Slowly, he turns and he smiles at England, who only nods to him. Yet there is a glimmer of something in bright, clear green eyes that evoke emeralds and gun smoke and blood stains. The two of them draw their swords and salute each other.

And they dance.

Notes:

-Thanks to advances in metallurgy brought by Muslims, Toledo became producer of the finest swords in Europe. The secret of the steel used in the blades would not be released until the early 1900s.

-Swords became popular as civilian arms in the 1400s. The first fencing manuals were published in Spain.

-Italians developed the almost exclusive use of the rapier, a weapon developed when firearms made heavy plate armor obsolete.

-The French established the base rules and terminology of fencing, after Catherine de Medici, Regent of France, imported Italian fencing masters to establish a French academy.

-Most of my fencing terminology and knowledge were referenced in this website: http://www.martinez-destreza.com/fenfaq.htm

-I couldn’t resist adding in a blood-kink; it’s my head canon for Spain.
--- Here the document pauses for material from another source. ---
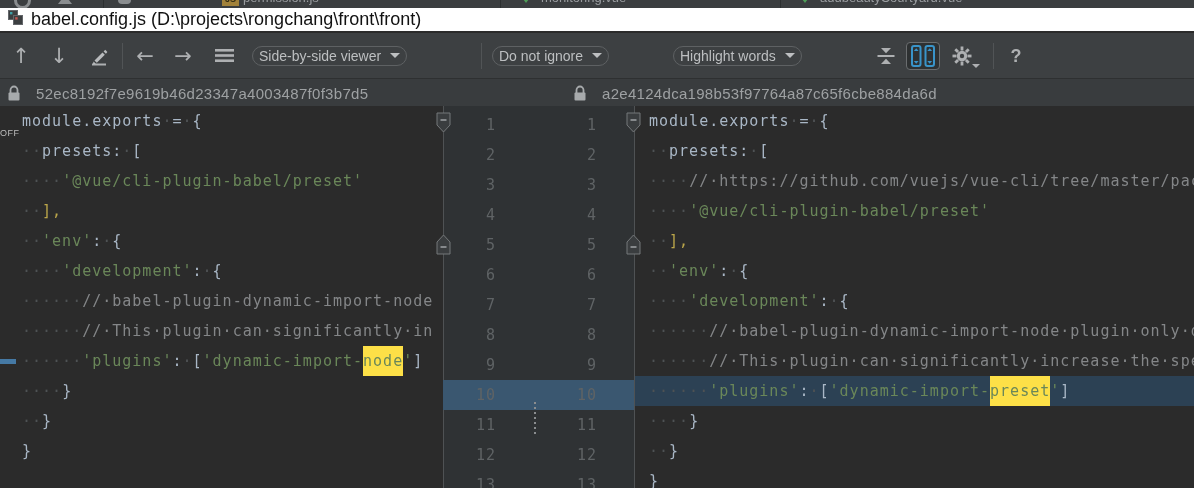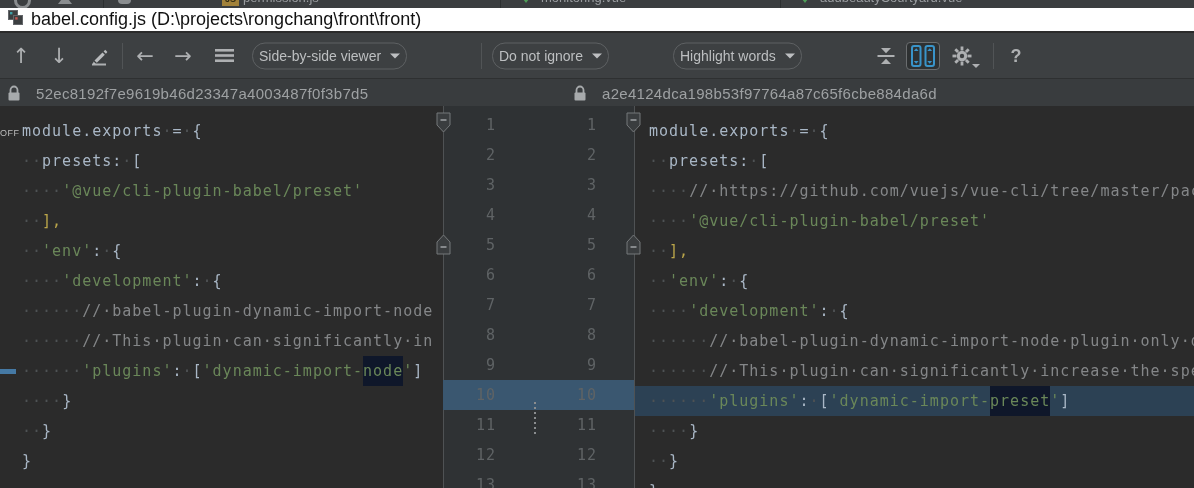"Side-by-side viewer" .tb-btn { height: 27px -> 20px }
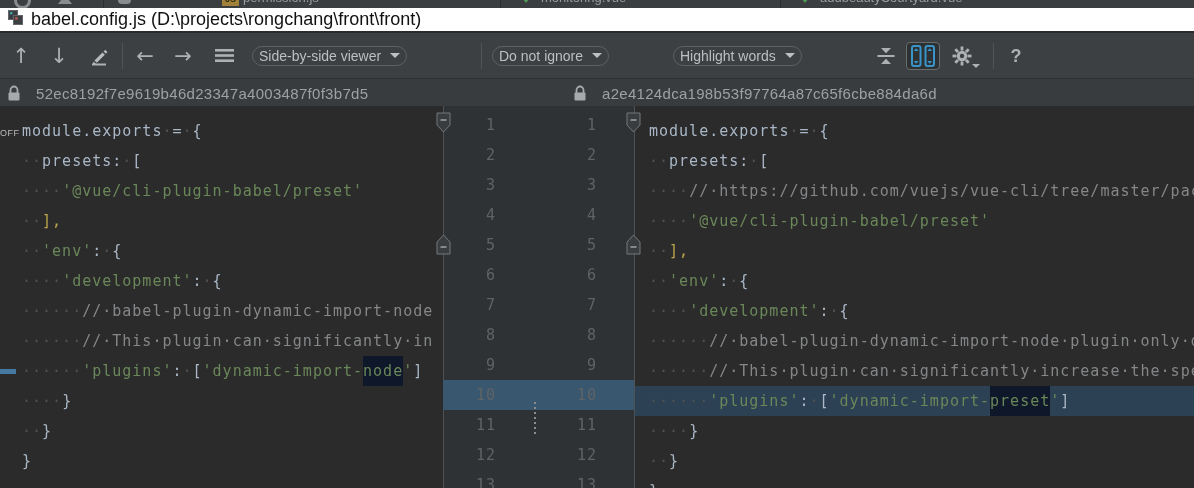"module.exports·=·{" .pane { padding-top: 10px -> 0 }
-Pérfida Albión (“perfidious Albion) is a less than kind term for England, with it being used as early as the 1200s, or at least, the term perfidious (untrustworthy, oathbreaker). The entire term is attributed to writer Augustin, Marquis of Ximenez, who wrote a poem in 1793 with the line “Attaquons dans ses eaux la perfide Albion. (Let us attack perfidious Albion in her waters.)” This is in reference to the fact that England joined the other monarchies of Europe in war against France after the French revolution, despite showing sympathies to the revolution. Oh, and Albion is the ancient Greek term for England, should no one have realized this (probably not in this fandom). The term is still used today, usually in a sports context or a humorous context. Usually.

-In all seriousness, a knife or a sword is in fact more dangerous than a gun in close range, as police officers will tell you. An opponent with a knife less than twenty feet away can easily kill or seriously injure someone holding a pistol.

-At this end, I belatedly apologize for not much in the way of fighting descriptions; I’m horrible at them (and I know that’s no excuse).